The inference layer is becoming a strategic infrastructure. It’s no longer just about where data is stored but where questions, documents, conversations, and intelligent agent actions are processed. AI doesn’t just move text; it moves intent, business context, and operational knowledge.
Therefore, AI sovereignty isn’t only about having a proprietary model. It also involves controlling the entire flow: interface, API, model, inference provider, cloud, logs, encryption, retention, evaluation, and auditing. An inexpensive model can be useful, but if the data flow isn’t governed, cost savings can turn into risk.
What companies should do
The answer isn’t banning all foreign models nor always opting for the most expensive provider. The market is moving toward a mix of models. The key is to set clear rules before each team starts contracting independently.

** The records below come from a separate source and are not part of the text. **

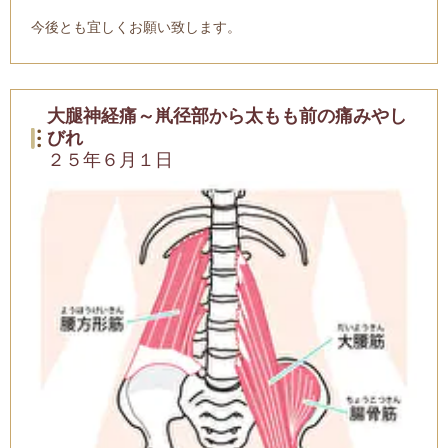
今後とも宜しくお願い致します。
大腿神経痛～鼡径部から太もも前の痛みやし
びれ
２５年６月１日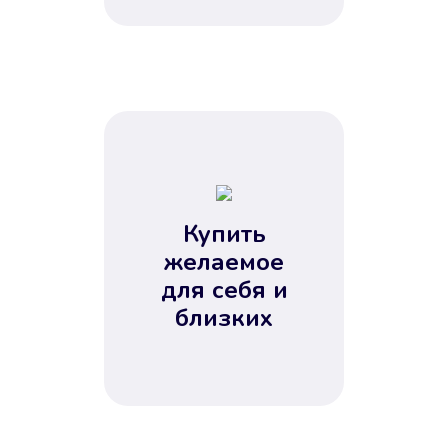
Купить
желаемое
для себя и
близких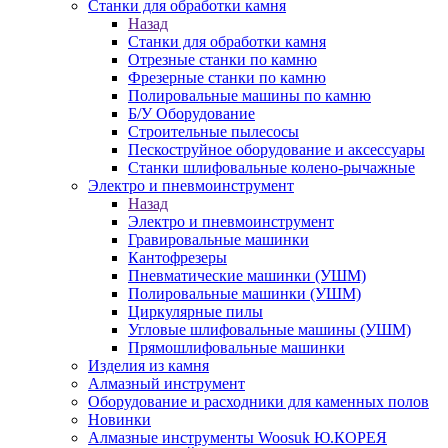
Станки для обработки камня
Назад
Станки для обработки камня
Отрезные станки по камню
Фрезерные станки по камню
Полировальные машины по камню
Б/У Оборудование
Строительные пылесосы
Пескоструйное оборудование и аксессуары
Станки шлифовальные колено-рычажные
Электро и пневмоинструмент
Назад
Электро и пневмоинструмент
Гравировальные машинки
Кантофрезеры
Пневматические машинки (УШМ)
Полировальные машинки (УШМ)
Циркулярные пилы
Угловые шлифовальные машины (УШМ)
Прямошлифовальные машинки
Изделия из камня
Алмазный инструмент
Оборудование и расходники для каменных полов
Новинки
Алмазные инструменты Woosuk Ю.КОРЕЯ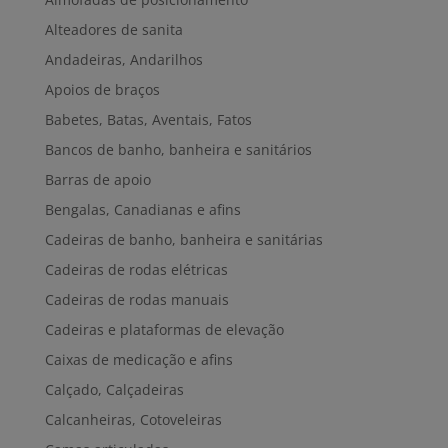
Alteadores de sanita
Andadeiras, Andarilhos
Apoios de braços
Babetes, Batas, Aventais, Fatos
Bancos de banho, banheira e sanitários
Barras de apoio
Bengalas, Canadianas e afins
Cadeiras de banho, banheira e sanitárias
Cadeiras de rodas elétricas
Cadeiras de rodas manuais
Cadeiras e plataformas de elevação
Caixas de medicação e afins
Calçado, Calçadeiras
Calcanheiras, Cotoveleiras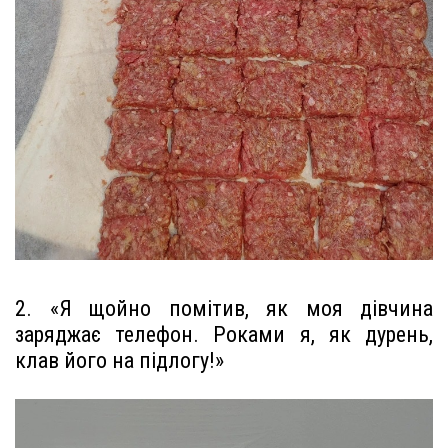
2. «Я щойно помітив, як моя дівчина
заряджає телефон. Роками я, як дурень,
клав його на підлогу!»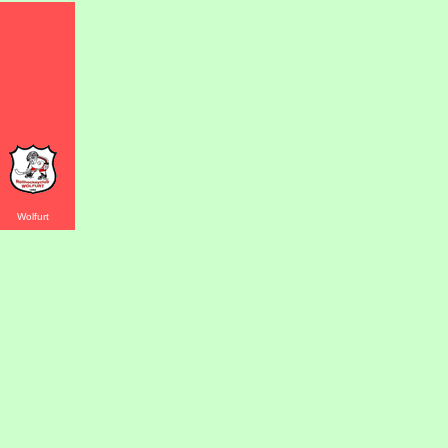
Wolfurt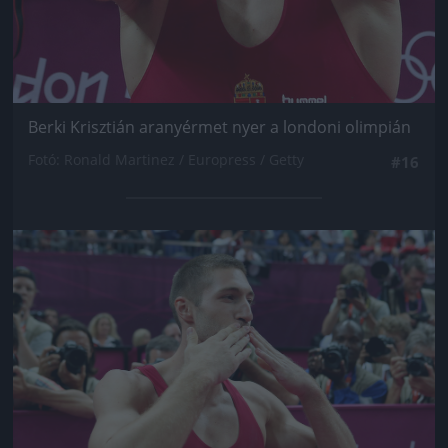
Berki Krisztián aranyérmet nyer a londoni olimpián
Fotó: Ronald Martinez / Europress / Getty
#16
Jön még kép!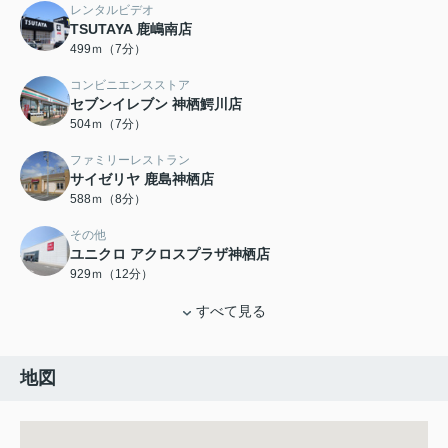
レンタルビデオ
TSUTAYA 鹿嶋南店
499ｍ（7分）
コンビニエンスストア
セブンイレブン 神栖鰐川店
504ｍ（7分）
ファミリーレストラン
サイゼリヤ 鹿島神栖店
588ｍ（8分）
その他
ユニクロ アクロスプラザ神栖店
929ｍ（12分）
すべて見る
地図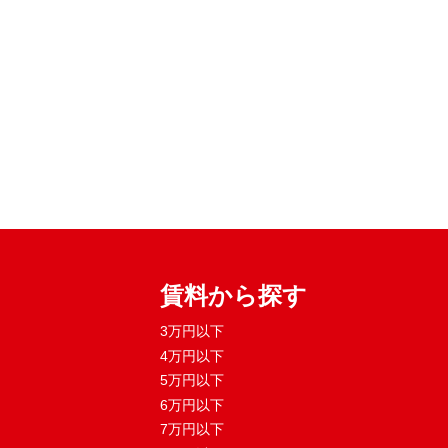
賃料から探す
3万円以下
4万円以下
5万円以下
6万円以下
7万円以下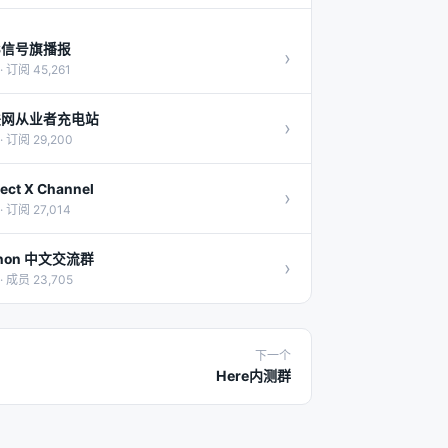
S信号旗播报
›
· 订阅 45,261
联网从业者充电站
›
· 订阅 29,200
ject X Channel
›
· 订阅 27,014
thon 中文交流群
›
· 成员 23,705
下一个
Here内测群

Organizations should classify their data, define which models can be used for each type of information, prohibit unauthorized relays, require clear retention and training contracts, record API usage, and periodically assess quality, cost, and risks. When justified by use volume or data sensitivity, it’s also wise to explore self-hosted alternatives.
DeepSeek can be a compelling option to lower costs in certain scenarios. OpenAI and Anthropic will remain references for many enterprise workloads. Open models will gain traction in private environments. intermediaries are useful when they offer transparency and control. The problem isn’t the diversity of providers but using it without proper governance.
This news delivers a clear conclusion for the tech sector: affordable AI has arrived in the enterprise but not alone. It raises questions about data, jurisdiction, security, traceability, and trust. The next competitive advantage will not just be selecting the most powerful or cheapest model but knowing when and how to use each without losing control.
Frequently asked questions
Why is DeepSeek now on the U.S. business radar?
Because it led Ramp’s trending software vendors list in June based on new corporate payments. This suggests some companies are testing cheaper alternatives to OpenAI and Anthropic.
Does DeepSeek already surpass OpenAI or Anthropic?
Not according to available data. In April 2026, OpenAI and Anthropic still dominated Ramp’s AI adoption index. DeepSeek is trending but not leading in market share.
What are AI relays?
Services that aggregate access to various AI models via a single platform. They can simplify integration but also introduce risks if lacking transparency or security.
What should companies watch out for when using cheaper models?
Check where data is processed, whether prompts are stored, if data is used for training, which jurisdiction applies, which provider responds, and if proper auditing is in place.